═══ Extracted text ═══
Gov’t may destroy unsold luxury cars, says Dominguez
MANILA, Philippines — After two failed biddings for “hot” cars to raise more money for COVID-19 response, the government may have to revert to what it used to do to smuggled vehicles — destroy them.
The Bureau of Customs (BOC), the Bureau of the Treasury, and Land Bank of the Philippines on Monday were unable to dispose of five smuggled luxury cars seized last year.
It was the second auction held for the luxury vehicles which the BOC had priced totaling at least P29 million. Just like the first-of-its-kind auction held last Dec. 13, 2021 — which was also broadcasted live on Facebook, the second round attracted no bidders.
The cars placed on the auction block included a 2008 Ferrari Scuderia 430, which had a floor price of P23.2 million; a 2001 Porsche Boxster, worth at least P1.79 million; and the three Mercedes Benz units — a 2011 E220 (P1.5 million), a 2001 SLK55 (P1.3 million), and a 2001 SLK350 (P1.2 million). The BOC had wanted to generate up to P30-50 million from these cars.
After again declaring failed bidding for all five vehicles, Deputy National Treasurer Erwin Sta. Ana said they will “seek the principal’s guidance on the next steps” — referring to Finance Secretary Carlos Dominguez III, whose Department of Finance (DOF) oversees the two agencies and the state-run bank.
═══ Excerpted data ═══
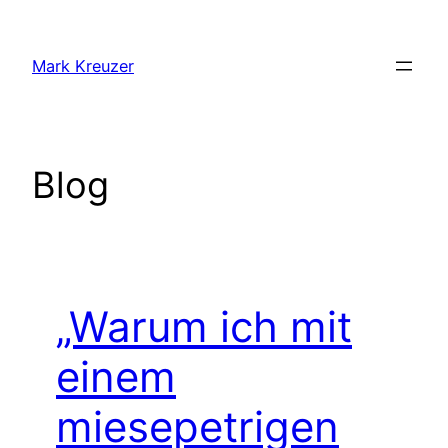
Zum
Inhalt
Mark Kreuzer
springen
Blog
„Warum ich mit
einem
miesepetrigen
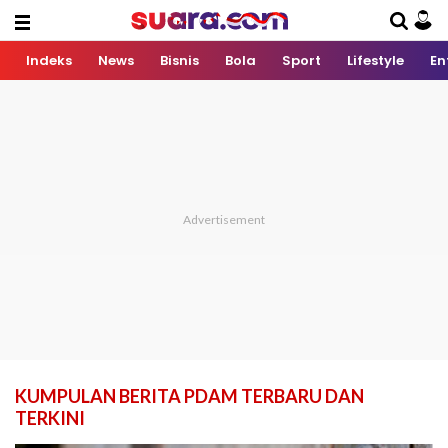
Indeks
News
Bisnis
Bola
Sport
Lifestyle
En
KUMPULAN BERITA PDAM TERBARU DAN
TERKINI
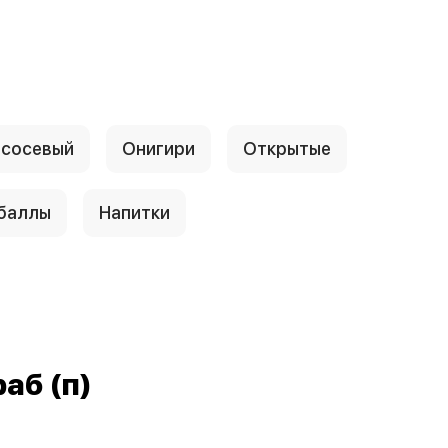
сосевый
Онигири
Открытые
 баллы
Напитки
аб (п)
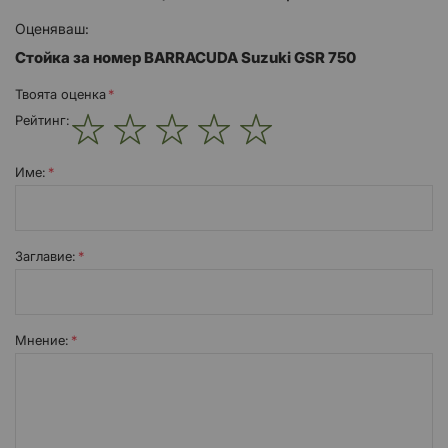
част**.
Оценяваш:
Стойка за номер BARRACUDA Suzuki GSR 750
Твоята оценка
Рейтинг:
1
2
3
4
5
star
stars
stars
stars
stars
Име:
Заглавиe:
Мнение:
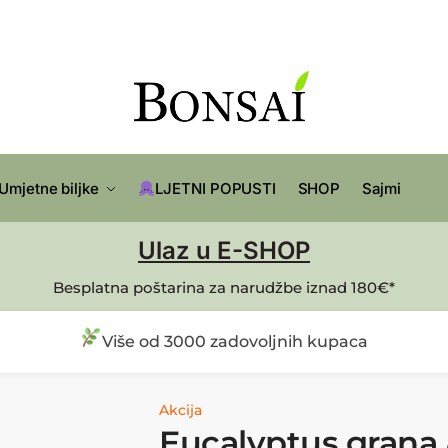
Umjetne biljke
LJETNI POPUSTI
SHOP
Sajmi
Ulaz u E-SHOP
Besplatna poštarina za narudžbe iznad 180€*
Više od 3000 zadovoljnih kupaca
Akcija
Eucalyptus grana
═══
**Work instruction 1:** Copy the luxury car auction article word for word between "Gov’t may destroy" and "attracted no bidders.", inclusive.
**Work instruction 2:** In the luxury car auction article, what was the floor price of the 2008 Ferrari Scuderia 430?
The items are separate from the article on the luxury car auction.

**Answer space 1:**
Gov’t may destroy unsold luxury cars, says Dominguez
MANILA, Philippines — After two failed biddings for “hot” cars to raise more money for COVID-19 response, the government may have to revert to what it used to do to smuggled vehicles — destroy them.
The Bureau of Customs (BOC), the Bureau of the Treasury, and Land Bank of the Philippines on Monday were unable to dispose of five smuggled luxury cars seized last year.
It was the second auction held for the luxury vehicles which the BOC had priced totaling at least P29 million. Just like the first-of-its-kind auction held last Dec. 13, 2021 — which was also broadcasted live on Facebook, the second round attracted no bidders.

**Answer space 2:** P23.2 million